Thursday, February 3, 2011

Another City Bites the Dust


When times were good, city governments found it very easy to dip into the pockets of city taxpayers and gave the Unions everything. Politicians, in many ways, owed their elections to Unions and elected officials paid them back with lucrative pay, health and retirement. Taxpayers paid this, some of whom did not even have healthcare themselves and certainly had no other retirement other than social security. Now that we are all in financial difficulties, the Unions won't budge and are literally breaking the bank. Bad news for Vallejo, California--

Unsecured creditors will receive 5 cents to 20 cents on the dollar for their claims under a reorganization plan Vallejo, Calif., filed Tuesday in federal court.

The plan to exit bankruptcy outlines the reorganization of debt the city owes its largest creditors, Union Bank and National Public Finance Guarantee. It also sets aside a pool of $6 million to pay unsecured creditors about 5% to 20% of their claims over two years, according to court documents filed in U.S. Bankruptcy Court for the Eastern District in Sacramento.

The formal legal plan is based on a five-year road map City Council members approved at the end of November, tackling $195 million in unfunded city pension obligations, cutting payments for retiree health care, reducing pension benefits for new employees, raising pension contributions for current workers, and creating a rainy-day fund.

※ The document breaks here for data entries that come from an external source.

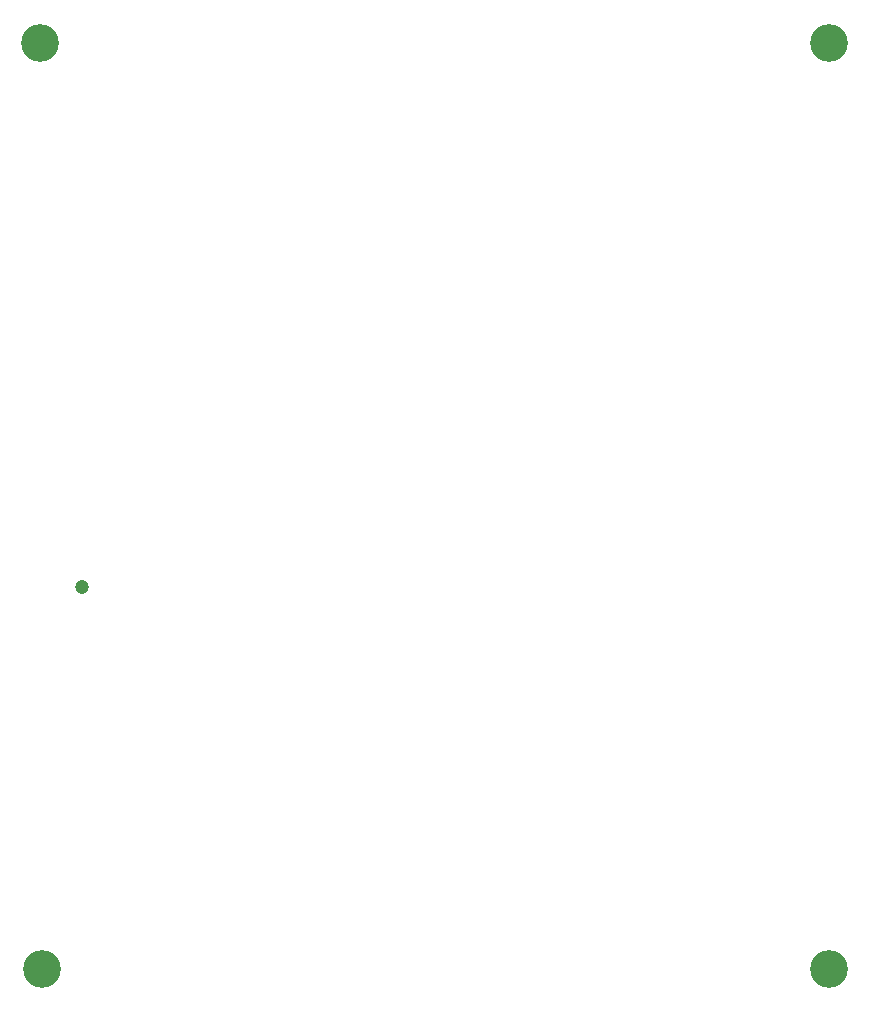
<source format=gbr>
%TF.GenerationSoftware,KiCad,Pcbnew,7.0.9*%
%TF.CreationDate,2024-01-03T22:11:45+05:30*%
%TF.ProjectId,BMS OPAMP,424d5320-4f50-4414-9d50-2e6b69636164,rev?*%
%TF.SameCoordinates,Original*%
%TF.FileFunction,NonPlated,1,2,NPTH,Drill*%
%TF.FilePolarity,Positive*%
%FSLAX46Y46*%
G04 Gerber Fmt 4.6, Leading zero omitted, Abs format (unit mm)*
G04 Created by KiCad (PCBNEW 7.0.9) date 2024-01-03 22:11:45*
%MOMM*%
%LPD*%
G01*
G04 APERTURE LIST*
%TA.AperFunction,ComponentDrill*%
%ADD10C,1.200000*%
%TD*%
%TA.AperFunction,ComponentDrill*%
%ADD11C,3.200000*%
%TD*%
G04 APERTURE END LIST*
D10*
%TO.C,J2*%
X40972000Y-65175000D03*
D11*
%TO.C,H3*%
X37363400Y-19100800D03*
%TO.C,H4*%
X37566600Y-97459800D03*
%TO.C,H1*%
X104216200Y-19100800D03*
%TO.C,H2*%
X104241600Y-97485200D03*
M02*

</source>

Union Bank, the largest creditor, is owed $50 million after holding letters of credit on four series of defaulted COPs. The filing indicates Union Bank will get a new “lease-leaseback” obligation in exchange for canceling the COP series. It will also get $6 million of unspent proceeds from the COPs held under trust agreements.

Union Bank is slated to get 40% less than what it would have received from the original COP scheduled payments, according to the Vallejo filing.

Vallejo’s exit strategy includes restructuring the debt owed to unsecured creditors, many of which are employees and retirees, by creating a $6 million pool of cash that will be paid out over two years. They will still be able to pursue one of the city’s insurance pools to settle the liabilities, according to the documents.